Text segment
= = = = = = =
“Terror Stirred My Soul"

A Civilian's Experience at the Battle of Franklin
Cotton Gin
Library of Congress

By Thomas R. Flagel

One hundred and fifty years ago, Carter Hill was visible for miles, as were the eponymous family’s large brick homestead and seven slave cabins, its nearly treeless summit crowned by a cotton gin. Today, that once mighty rise seems to sink from the overbearing weight of auto repair shops, strip centers and scores of suburban houses.  But beneath the concrete on those once-pastoral slopes is some of the most hallowed ground in all of American history. On November 30, 1864, more Americans died on and around Carter Hill than were killed on Omaha Beach on D-Day — a direct result of one of the Civil War’s largest frontal assaults. Unbeknownst to its witnesses, the Battle of Franklin would also be the last major Confederate offensive of the war.

Franklin Spread
Side of the Carter House barn, Franklin Battlefield, Tenn. Mike Talplacido

On the eve of the fight, 19-year-old Frances “Fannie” Courtney, who lived on the outskirts of Franklin and within sight of the Carter farm had reason to believe the worst of the war was over. Her native Middle Tennessee had endured nearly 200 military engagements in 1862 and 1863, caught between two nations vying for the region’s abundance of grain and livestock. Franklin itself had changed hands more than a dozen times. But by 1864, it was firmly under Federal control, anchored by a chain of fortifications linking Nashville to Chattanooga and beyond. Although her brother and cousin had joined the Confederate army at the war’s outset, Frances and her widowed mother remained devout Unionists. Exactly where her brother and cousin were, she did not know, aside from the fact they were likely still alive and riding with Nathan Bedford Forrest. As for Fannie, she resolved to simply care for her mother and younger siblings, tend to their home on the corner of Fifth and Church Streets and hope that the war would soon end.

This would all change on an unseasonably warm November day, when dozens of Union soldiers began filing past her home, having slipped away in the night following the engagement at Spring Hill. “The retreating army arrived at this place,” she observed, “tired and many almost exhausted.” They were the lead columns of some 20,000 Federals under Maj. Gen. John Schofield, sent by Maj. Gen. William T. Sherman from as far away as north Georgia to stop Confederate Gen. John Bell Hood and his equally large force from reaching Nashville and its bursting warehouses. She recalled:

“We felt great uneasiness of mind, fearing that there would be a great battle. We asked of almost everyone passing if that would be the case. They replied, ‘We will only skirmish with the Rebels till we get our wagon trains away, and then we will invite them to Nashville.’”
= = = = = = =
Data shown
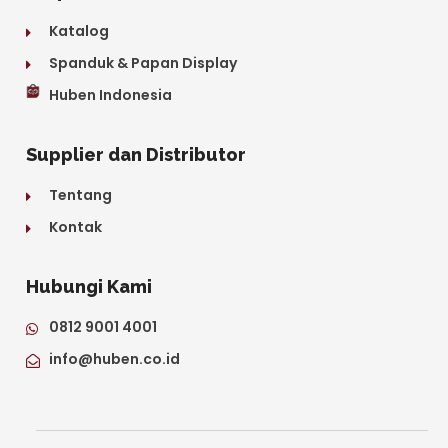
Katalog
Spanduk & Papan Display
Huben Indonesia
Supplier dan Distributor
Tentang
Kontak
Hubungi Kami
0812 9001 4001
info@huben.co.id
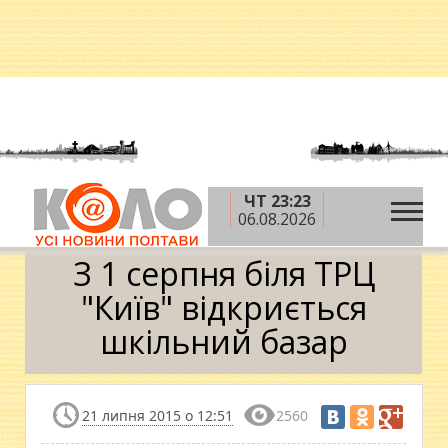
ЧТ 23:23
»
»
Головна
Новини
З 1 серпня біля ТРЦ "Київ"
06.08.2026
відкриється шкільний базар
З 1 серпня біля ТРЦ
"Київ" відкриється
шкільний базар
21 липня 2015 о 12:51
2560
= = = = = = =
List of tasks
- 1) From the Battle of Franklin article, list every person named together with a military rank title.
- 2) Repeat word for word the part of the Battle of Franklin article starting at "By Thomas R." and ending at "of the war.".

Answers by task
- 1)
- Maj. Gen. John Schofield
- Maj. Gen. William T. Sherman
- Gen. John Bell Hood

- 2)
By Thomas R. Flagel

One hundred and fifty years ago, Carter Hill was visible for miles, as were the eponymous family’s large brick homestead and seven slave cabins, its nearly treeless summit crowned by a cotton gin. Today, that once mighty rise seems to sink from the overbearing weight of auto repair shops, strip centers and scores of suburban houses.  But beneath the concrete on those once-pastoral slopes is some of the most hallowed ground in all of American history. On November 30, 1864, more Americans died on and around Carter Hill than were killed on Omaha Beach on D-Day — a direct result of one of the Civil War’s largest frontal assaults. Unbeknownst to its witnesses, the Battle of Franklin would also be the last major Confederate offensive of the war.